[PROVIDED TEXT]:

# # # # # # #

35. The appellant is a person is a worker in the sense that he has worked for other people or firms but has done so in a self employed capacity in the sense of pursuant to a contract for services.

36. Counsel for the respondent relies primarily on the wording of Article 7(3)(b) to confine it to employed persons and the reasoning of the trial judge and judgments cited by him.

37. I have concluded that this Court requires to make a reference to the CJEU pursuant to Article 267 TFEU in order that it may decide whether or not the High Court was correct in determining that the appellant did not retain a right to reside in Ireland on the cessation of his self employed work or economic activity without the necessity of establishing that he had sufficient resources to support himself and his spouse and had comprehensive sickness insurance in respect of himself and his spouse i.e. meeting the criteria in Article 7(1)(b) or (c). The need arises for the following reasons.

38. Regulation 6 of the 2006 Regulations is intended to implement Article 7 of Directive 2004/38/EC. Regulation 6(2)(a)(i) permits a Union citizen to reside in the State for a period longer than three months if he or she “is employment or is self employed in the State”. This provision implements Article 7(1)(a). Accordingly if a person in the position of the appellant retains the status of self employed person for the purposes of Article 7(1)(a) then he must also be considered to be a self employed person for the purposes of Regulation 6(2)(a)(i) of the 2006 Regulations with a continued right to reside.

# # # # # # #

[DATA]:
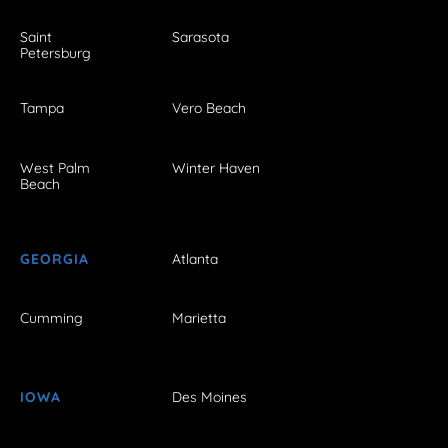
Saint
Sarasota
Petersburg
Tampa
Vero Beach
West Palm
Winter Haven
Beach
GEORGIA
Atlanta
Cumming
Marietta
IOWA
Des Moines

# # # # # # #

[ACTIVITY LIST]:
a: In the judgment excerpt, under which article of the TFEU does the Court decide to make a reference to the CJEU?
b: Go on with the judgment excerpt on the appellant's right to reside, starting after its last sentence.
These lines have nothing to do with the judgment excerpt.

[ANSWERS TO EACH TASK]:
a: Article 267 TFEU.

b:
39. If this Court were to construe Regulation 6(2)(c)(ii) in accordance with the normal meaning of the phrase “after having been employed . . .” it would probably not include a person in the position of the appellant who has not worked as an employee, but rather has worked as “self employed”- a phrase which is almost a self contradictory - but more normally understood in Irish law to be a person working pursuant to a contract for services as distinct from an employee who works under a contract of service. The reasons for such a conclusion are set out by the trial judge herein and the judgment in Solvastru v. Minister for Social Protection [2011] IEHC 332.

40. However the submissions of counsel for the appellant raise an issue as to whether Article 7 (3) of Directive 2004/38 should properly be construed as meaning that a self employed person who has worked or exercised an economic activity in a host Member State ceases immediately on the cessation of the work or economic activity in circumstances which may be considered to be “involuntary” in the sense of reasons beyond his control including an absence of work by reason of a general economic downturn in the State to lose the status of self employed person within the meaning of Article 7(1)(a) and thus his automatic right to continue to reside in the host Member State in contradistinction to his fellow worker who has been carrying on an economic activity as an employed person.

41. Amongst the matters to which the Court were referred and which may be relevant to a determination of this question are first the change in wording in Article 48 TFEU (ex Art. 40 TEC). Article 42 TEC had provided:

      The Council shall . . . adopt such measures in the field of social security as are necessary to provide freedom of movement for workers; to this end it shall make arrangements to secure for migrant workers and their dependents:[emphasis added]

      . . .

      Article 48 TFEU now provides:

The European Parliament and the Council shall . . . adopt such measures in the field of social security as are necessary to provide freedom of movement for workers; to this end, they shall make arrangements to secure for employed and self employed migrant workers and their dependents . . [emphasis added].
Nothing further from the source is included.